Request to all international soccer fans: STOP THAT FUCKING BUZZING!

Maybe, but if they’re out they can’t lose, and if they can’t lose people won’t stop blowing the horns. Getting knocked out will only worsen the problem because they really won’t care anymore.

The Uruguyans just kicked the shit out of them 3-0. That should shut them up for a bit.

In their defence, it was never a penalty.

I emphasise that I am not sure Skinner is right. But assuming he is, you miss the point. His point is that his analysis suggests that there is a significant element of luck. If that is right then the team that wins may in a suprising number of cases just be the team that lucks out, rather than the team that has any particular quality that enables it to “win within the rules and inherent limitations of the game”.

This is silly. If there was no human play there would be nothing for statisticians to analyse.

It doesn’t require wizards, just multiband filters. Here is some software that will do the same if you are watching the matches on a PC.

http://isophonics.net/content/whats-all-about-vuvuzela

Well the anti-vuvuzela viglilantes have won their first victory, vuvzelas banned from Wimbledon

Either that or you’re coming to New Zealand for the 2011 Rugby World Cup

I’m anti-anti-vuvzelas. I think they should be mandatory at every sporting event. Including The Masters and the International Chess Championships.

I wonder–should I follow Tiger Woods around at Pebble Beach this weekend blowing a vuvezla–how long it would be until all my hands were broken? :smiley:

Are you serious? They don’t get much more obvious than that.

RSA aren’t the only ones blowing these things, in fact in most of the crowd shots I’ve seen nobody is.

…as well as state funerals.

Link to a post about Skinner here. Link to paper here: it is entitled Soccer matches as experiments: how often does the ‘best’ team win?. You can think of it this way: low scoring game are analogous to experiments with low sample sizes. When the score is 1-0, it’s difficult to tell which team had a higher underlying probability of scoring: put another way, it’s tough to tell the underlying fitness or skill of each team. Games with 3-0 scores are clearer.

Another paper using a similar methodology is here: Soccer: Is scoring goals a predictable Poissonian process? - IOPscience They use 20 years of soccer match data to tease out the effects of team quality (constant per season), fitness (which varies throughout the season) and scoring randomness (which is higher for low scoring games). The scoring randomness is so high in soccer, that they couldn’t identify any significant variation in fitness, even with 20 years of data. The authors speculated that individual sports like tennis would have high fitness variation, while high scoring games like basketball would have lower pure randomness.

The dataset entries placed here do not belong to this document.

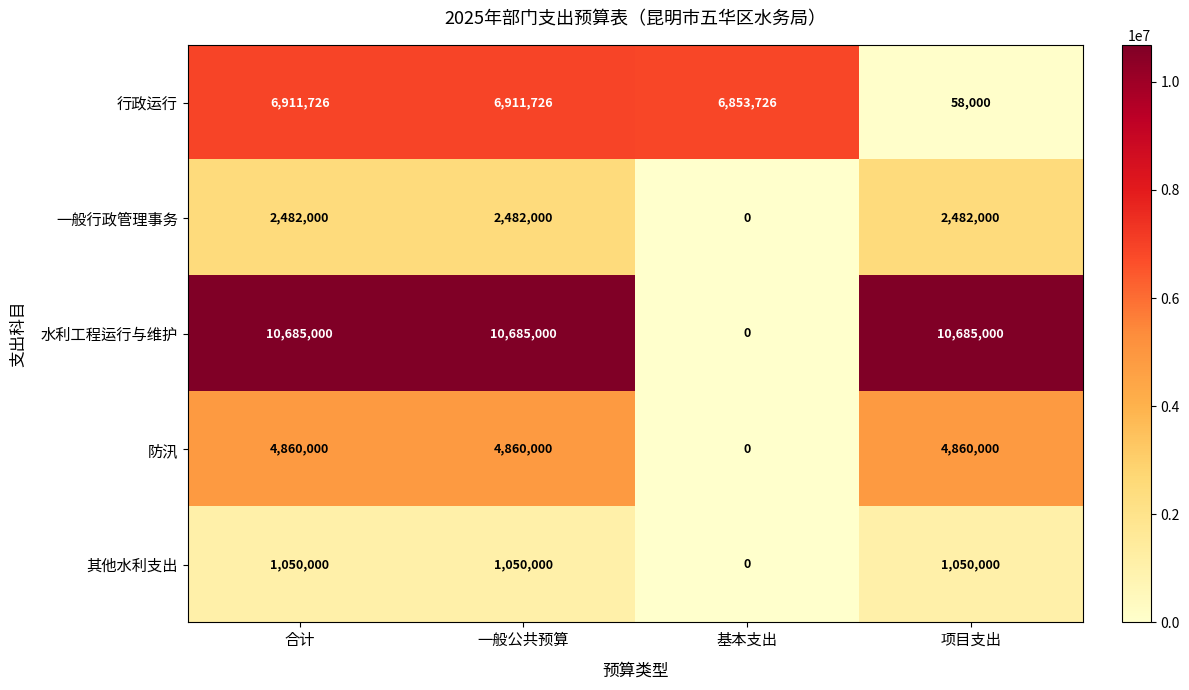

Which series has the widest spread of values?

水利工程运行与维护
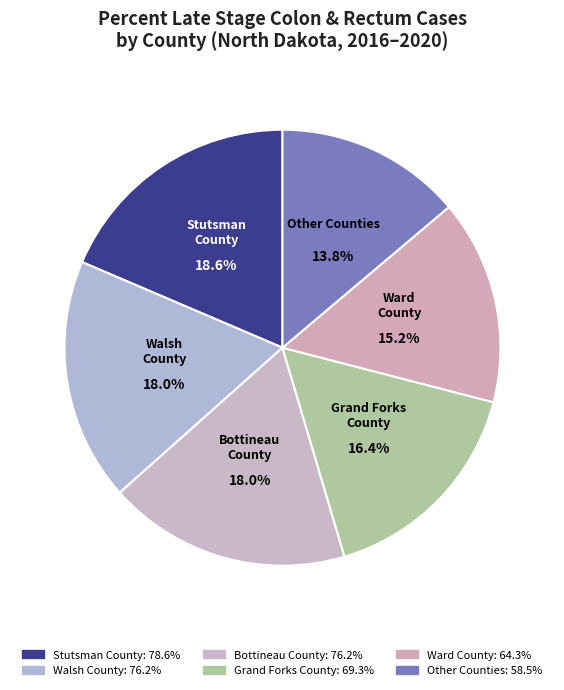

Approximately how many times larger is the value at Grand Forks County compared to Walsh County?

0.9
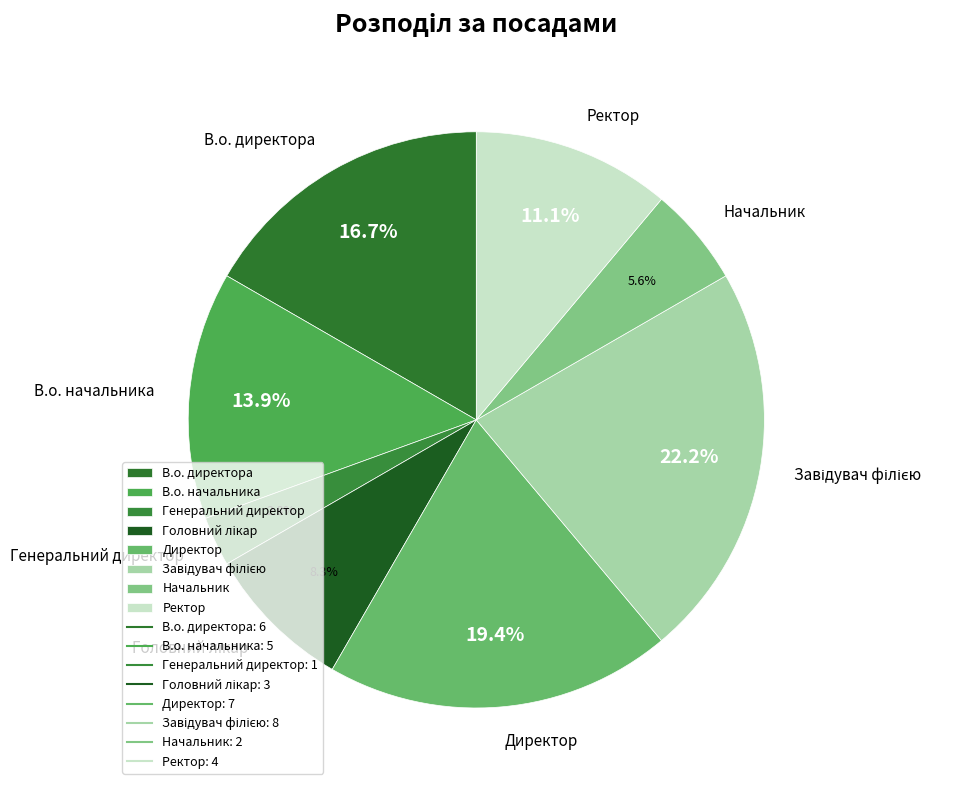

How many slices are in this pie chart?

8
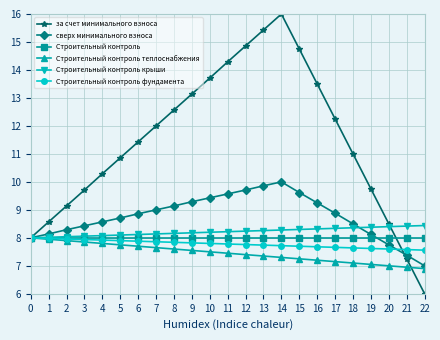

What is the value of the сверх минимального взноса point at the 20th from the left?

8.1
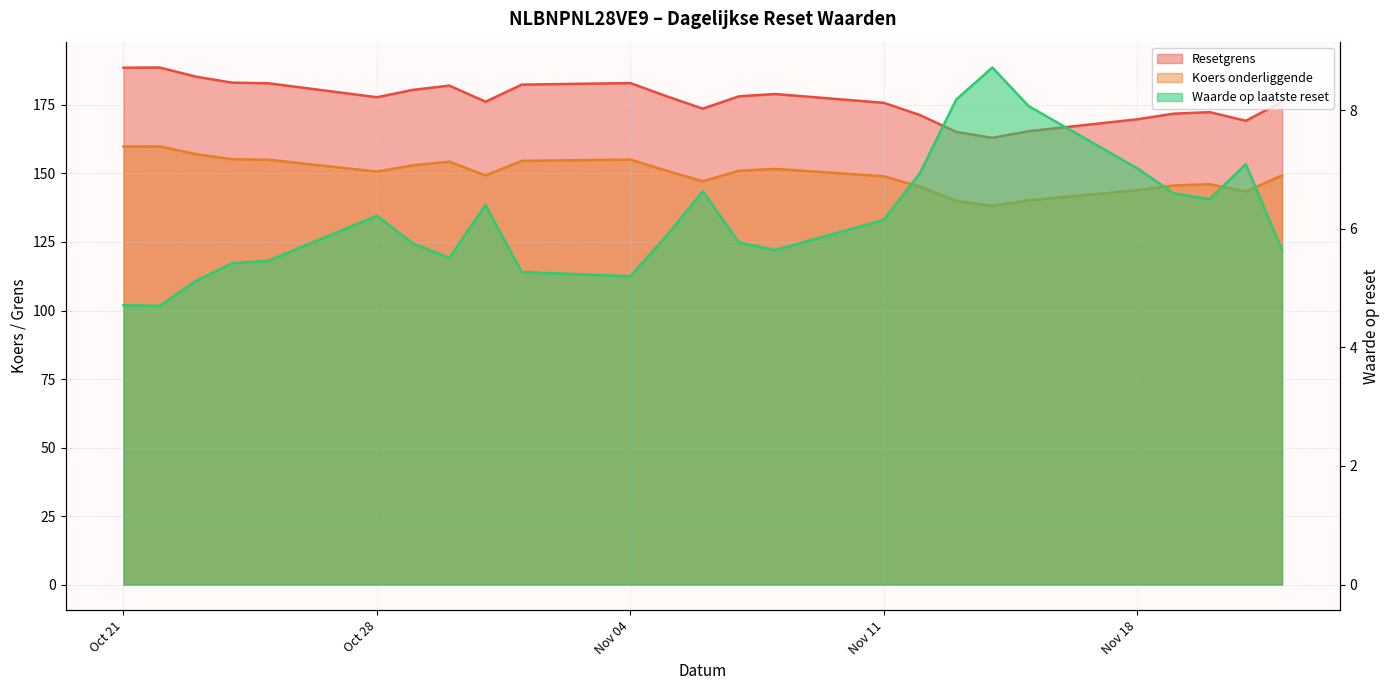

True or false: Resetgrens has more than 0 points higher than both neighbors.

True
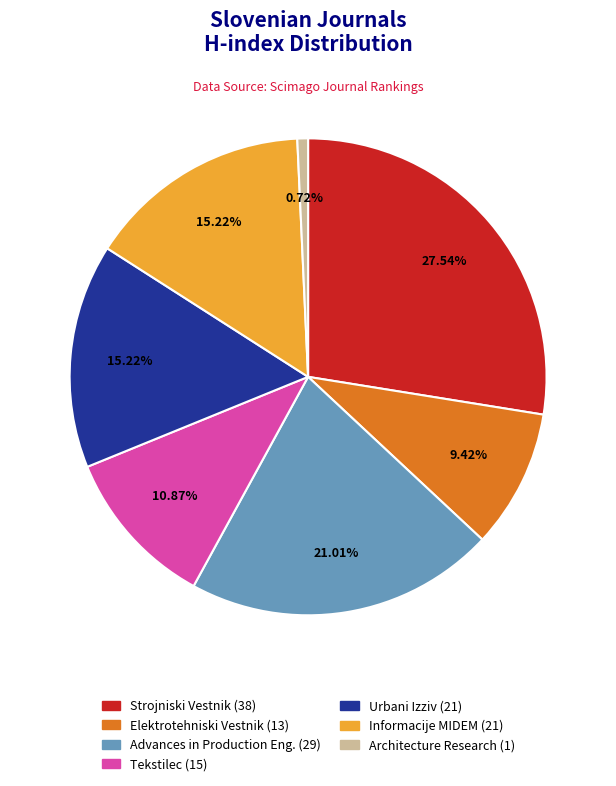

What percentage is NOT represented by Elektrotehniski Vestnik?

90.6%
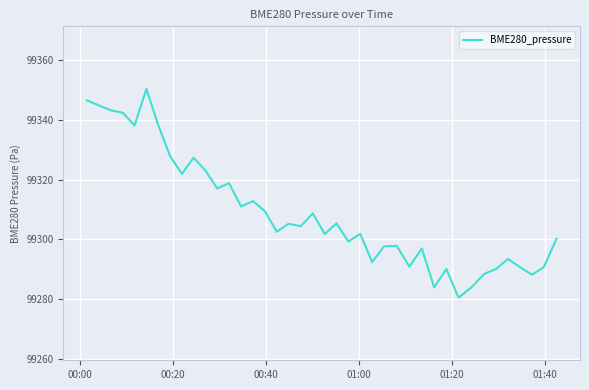

What is the difference between the second highest and minimum values?

65.9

I love the sport, but I agree with Skinner. I think the '50s scoring average would be a big improvement. Of course, the tricky part is figuring out how to tweak the rules to increase scoring without fundamentally changing the game.

That’s not sad at all. The cheap plastic horns have turned me anti-South Africa. Nothing makes me happier than knowing they are (likely) eliminated.

With most noise makers, all you have to do is shove the device up the offender’s ass. Unfortunately, with vuvuzelas, doing that does not stop the noise, for they just keep tooting away.

I anticipated the USA-England game partly for the songs from the English crowd. There wasn’t any, and there seems there won’t be anything but that freaking noise. Honestly, get a different audio totem. I have no idea how this expresses your plight. I admit your plight, I just hate your drone of an expression.

And how exactly does this express your plight? How is this better than songs, which actually have lyrics and possibly a point or two? They might also be enjoyed by those around you (well, assuming you use something like the western major scale; let’s not go nuts and assume I can appreciate something using different notes or even positions for the flats).

“I’ve never met a nice South African
and that’s not fucking surprising man
cos they all blow those damn vuvuzelas
and that aint cricket…or football, either!”

Completely unsustainable assumption.

Actually, perhaps I misunderstood (I cannot access the paper). Are they assuming that team quality is constant per season, or did their model somehow show that it is, or something else?

Nuke South Africa. Those damm Vuvuzelas just cost us a goal.
Is a disgrace.

You know, for my money, nothing enhances the enjoyment of the beautiful game than 20 years of soccer match data to tease out the effects of team quality (constant per season), fitness (which varies throughout the season) and scoring randomness. It just brings all the excitement right to a head, doesn’t it?